• Aim
Repeat each line of the entries below word for word, leaving out the pictures.

## START Data entries

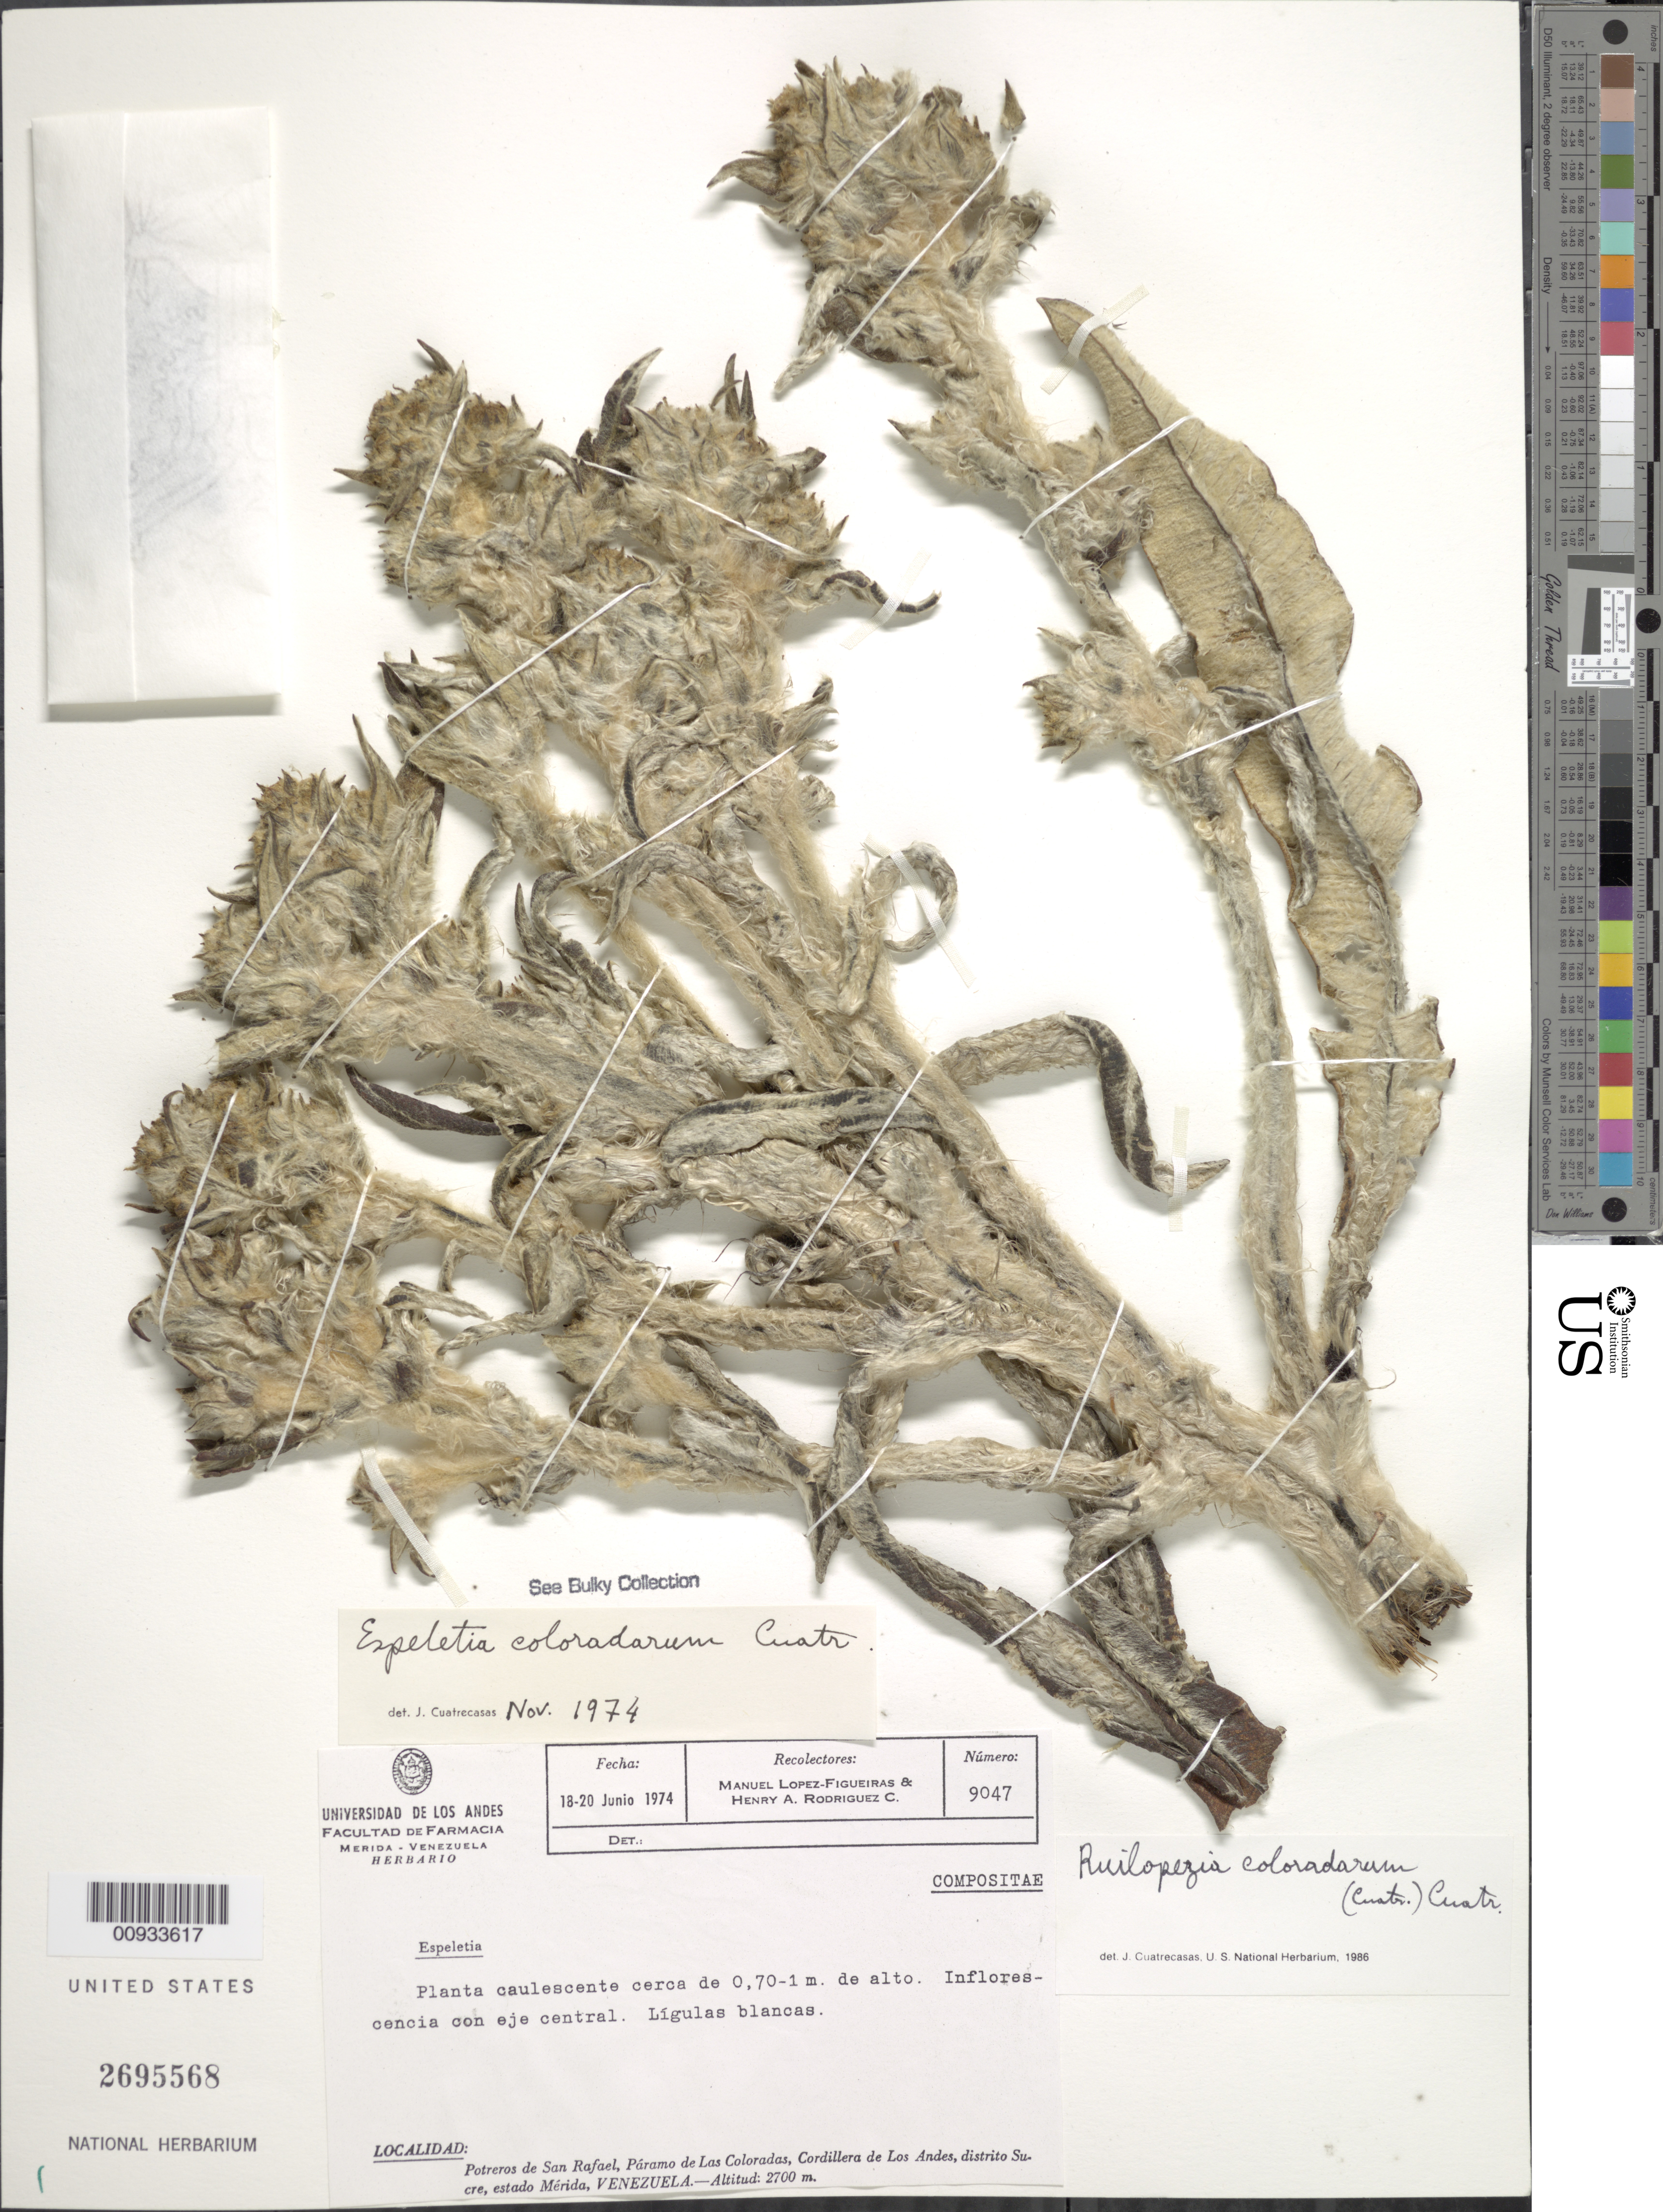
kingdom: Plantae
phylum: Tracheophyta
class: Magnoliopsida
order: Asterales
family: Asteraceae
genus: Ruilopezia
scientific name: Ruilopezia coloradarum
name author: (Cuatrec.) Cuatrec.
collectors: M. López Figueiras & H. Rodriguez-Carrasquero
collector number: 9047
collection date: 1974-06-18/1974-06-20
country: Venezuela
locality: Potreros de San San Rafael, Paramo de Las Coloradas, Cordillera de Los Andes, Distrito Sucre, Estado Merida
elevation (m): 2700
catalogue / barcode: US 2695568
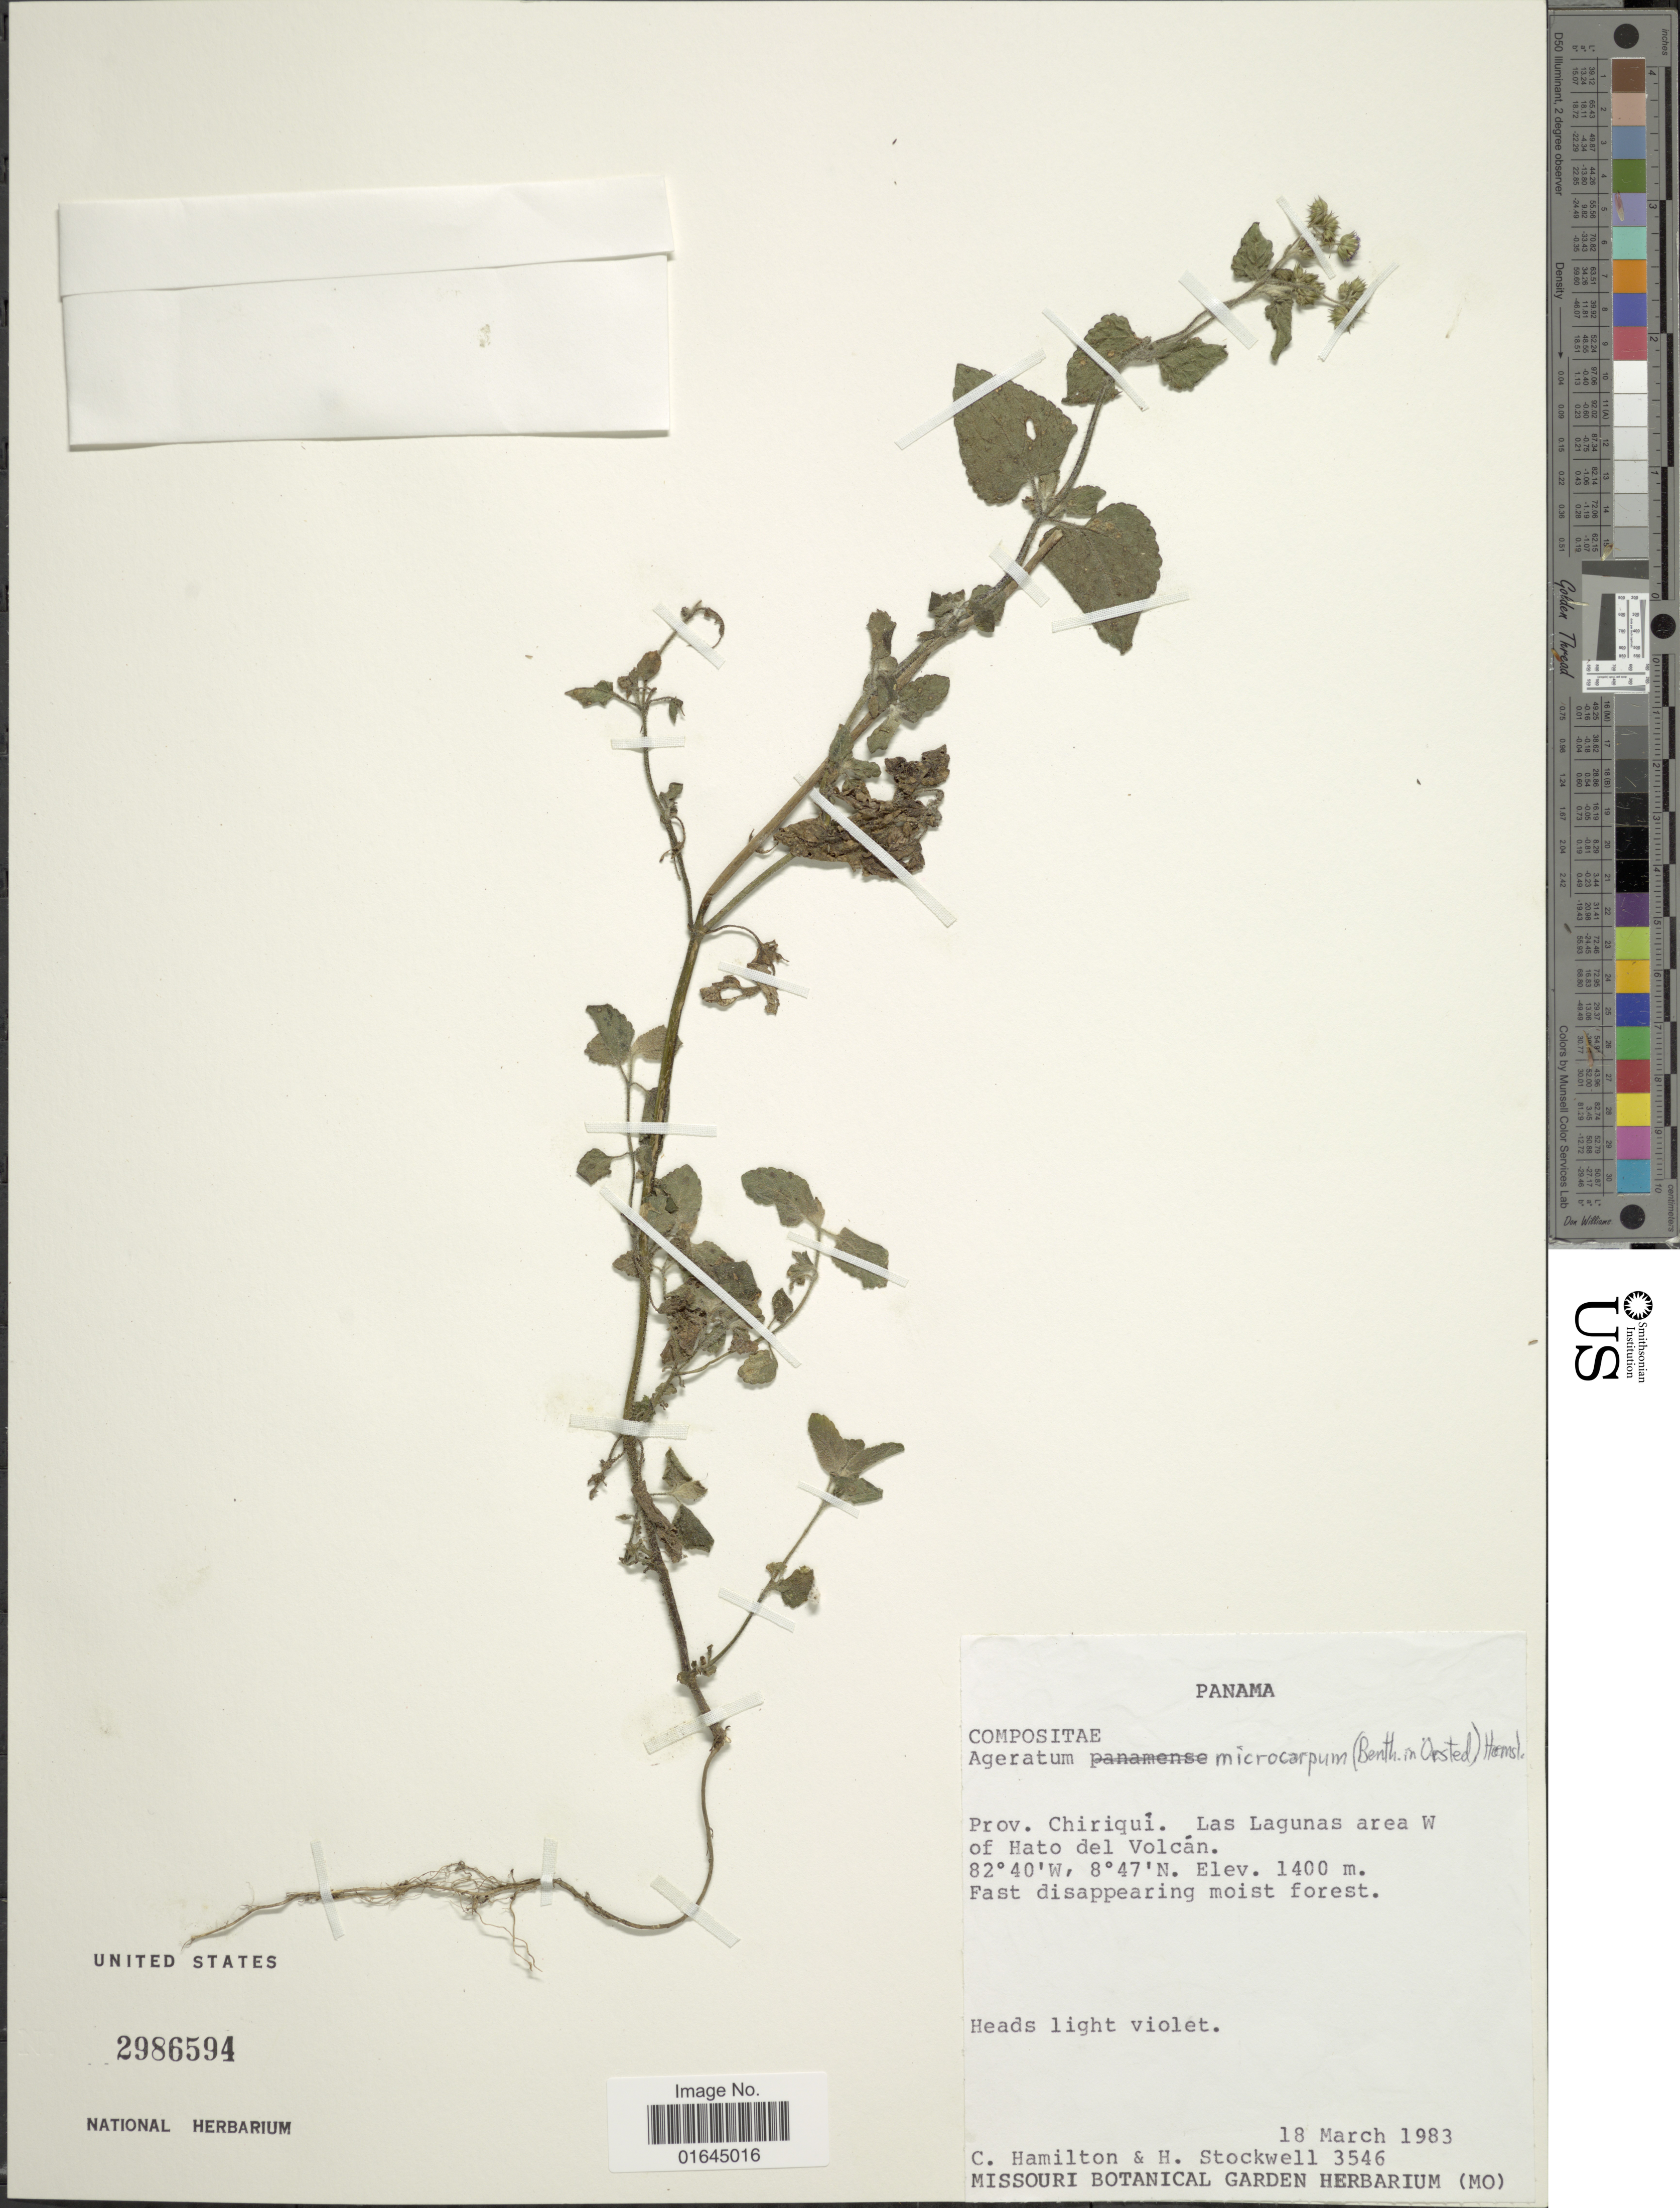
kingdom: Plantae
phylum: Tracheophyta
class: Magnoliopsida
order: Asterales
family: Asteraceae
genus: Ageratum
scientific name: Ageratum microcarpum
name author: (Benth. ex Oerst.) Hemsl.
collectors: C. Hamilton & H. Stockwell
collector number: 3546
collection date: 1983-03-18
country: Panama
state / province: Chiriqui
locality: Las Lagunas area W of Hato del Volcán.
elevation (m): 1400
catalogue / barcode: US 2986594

## END Data entries

• Response to this task
kingdom: Plantae
phylum: Tracheophyta
class: Magnoliopsida
order: Asterales
family: Asteraceae
genus: Ruilopezia
scientific name: Ruilopezia coloradarum
name author: (Cuatrec.) Cuatrec.
collectors: M. López Figueiras & H. Rodriguez-Carrasquero
collector number: 9047
collection date: 1974-06-18/1974-06-20
country: Venezuela
locality: Potreros de San San Rafael, Paramo de Las Coloradas, Cordillera de Los Andes, Distrito Sucre, Estado Merida
elevation (m): 2700
catalogue / barcode: US 2695568
kingdom: Plantae
phylum: Tracheophyta
class: Magnoliopsida
order: Asterales
family: Asteraceae
genus: Ageratum
scientific name: Ageratum microcarpum
name author: (Benth. ex Oerst.) Hemsl.
collectors: C. Hamilton & H. Stockwell
collector number: 3546
collection date: 1983-03-18
country: Panama
state / province: Chiriqui
locality: Las Lagunas area W of Hato del Volcán.
elevation (m): 1400
catalogue / barcode: US 2986594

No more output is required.